Since the proof of part (b) relates to part (a), I will present my proof of part (a) below:
Every subgroup of $\mathbb{Z}$ is either trivial or infinite cyclic. Therefore, $\{x_{1}\}$ generates $B_{1}$. Now suppose $\{x_{1},\cdots,x_{k}\}$ generates $B_{k}$ for some $k\geq 2$. From the fact that $\pi_{k+1}(x_{k+1})$ generates $\pi_{k+1}(B_{k+1})$, we know that for every $x\in B_{k+1}$, there is some $n\in\mathbb{Z}$ such that $n\pi_{k+1}(x_{k+1})=\pi_{k+1}(x)$, but $n\pi_{k+1}(x_{k+1})=\pi_{k+1}(nx_{k+1})$, so that we have $\pi_{k+1}(nx_{k+1})-\pi_{k+1}(x)=\pi_{k+1}(nx_{k+1}-x)=0$, this implies $nx_{k+1}-x\in B_{k}$, and thus $nx_{k+1}-x$ can be generated by $\{x_{1},\cdots, x_{k}\}$, which implies that $x$ can be generated by $\{x_{1}, \cdots, x_{k+1}\}$.
The proof is then concluded by inductions.
So basically my confusion is above two questions, any idea? Thank you!
Edit 1:
Okay I think I figured it out, I will answer my own post.
Ok I figured it out, it turned out that (if my proof is correct) the proof is really cute.
Firstly, if $x_{1}\neq 0$, then $\{x_{1}\}$ is clearly independent and by part (a) generates $B_{1}$ and thus a basis of $B_{1}$.
Suppose for some $k\geq 2$, $\{x_{1},\cdots, x_{k}\}$ has nonzero elements $\{x_{k,1},\cdots, x_{k,s}\}$ which form a basis for $B_{k}$, then if $x_{k+1}=0$, then the set $\{x_{1},\cdots, x_{k+1}\}$ has nonzero element $\{x_{k,1},\cdots, x_{k,s}\}$ which is hypothesized to be independent. In particular, they can surely generate $x_{k+1}=0$, and thus they can generate $B_{k+1}$. Thus, they form a basis for $B_{k+1}$.

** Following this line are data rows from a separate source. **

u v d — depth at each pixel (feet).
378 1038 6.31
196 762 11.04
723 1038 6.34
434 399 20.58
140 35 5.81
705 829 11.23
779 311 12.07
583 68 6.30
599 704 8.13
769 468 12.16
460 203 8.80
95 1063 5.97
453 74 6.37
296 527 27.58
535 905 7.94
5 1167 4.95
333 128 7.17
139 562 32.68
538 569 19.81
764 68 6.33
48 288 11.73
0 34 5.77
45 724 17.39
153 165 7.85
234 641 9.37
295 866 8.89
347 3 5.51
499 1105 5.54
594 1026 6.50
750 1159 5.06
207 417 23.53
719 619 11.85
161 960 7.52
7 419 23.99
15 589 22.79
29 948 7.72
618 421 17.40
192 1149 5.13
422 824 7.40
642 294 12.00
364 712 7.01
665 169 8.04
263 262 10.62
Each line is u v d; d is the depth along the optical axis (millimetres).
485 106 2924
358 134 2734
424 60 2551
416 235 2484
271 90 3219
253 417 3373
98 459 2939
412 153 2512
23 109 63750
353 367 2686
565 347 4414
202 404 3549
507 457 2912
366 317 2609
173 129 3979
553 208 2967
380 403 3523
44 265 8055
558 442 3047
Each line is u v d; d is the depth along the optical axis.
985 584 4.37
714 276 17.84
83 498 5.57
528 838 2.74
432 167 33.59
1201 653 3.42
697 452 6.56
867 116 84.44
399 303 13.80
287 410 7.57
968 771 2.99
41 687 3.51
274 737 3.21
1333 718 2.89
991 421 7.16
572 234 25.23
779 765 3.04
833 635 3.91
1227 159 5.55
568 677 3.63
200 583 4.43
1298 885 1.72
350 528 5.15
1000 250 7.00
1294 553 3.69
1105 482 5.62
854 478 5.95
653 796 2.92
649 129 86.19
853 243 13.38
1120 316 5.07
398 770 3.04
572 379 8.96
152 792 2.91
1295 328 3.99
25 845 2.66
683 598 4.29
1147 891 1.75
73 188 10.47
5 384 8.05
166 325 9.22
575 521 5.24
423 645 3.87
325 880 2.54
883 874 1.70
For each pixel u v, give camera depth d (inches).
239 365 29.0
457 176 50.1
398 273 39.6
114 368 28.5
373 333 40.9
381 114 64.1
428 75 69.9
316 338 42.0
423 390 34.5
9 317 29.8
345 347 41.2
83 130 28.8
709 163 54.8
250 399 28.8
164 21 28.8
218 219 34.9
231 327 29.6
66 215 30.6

If $x_{k+1}\neq 0$, then the set $\{x_{1},\cdots, x_{k+1}\}$ has nonzero elements $\{x_{k,1},\cdots, x_{k,s}, x_{k+1}\}$, since $\{x_{k,1},\cdots, x_{k,s}\}$ generates $B_{k}$, by part (a), we see that $\{x_{k,1},\cdots, x_{k,s}, x_{k+1}\}$ generates $B_{k+1}$. Now, observe that $\{x_{k,1},\cdots, x_{k,s}\}$ cannot generate $B_{k+1}$, since they are all elements have coordinates being $0$ at and after the $k^{th}$ coordinate, they can surely generate some element in $B_{k+1}$ (in fact they are elements in $B_{k+1}$), but they will miss some elements with the $k^{th}$ coordinate not being $0$ but with coordinate being $0$ starting from $(k+1)^{th}$. Thus, $\{x_{k,1},\cdots, x_{k,s}, x_{k+1}\}$ is the smallest generating set of $B_{k+1}$ and thus it is a basis of $B_{k+1}$.
The result then follows immediately by an induction on $k$.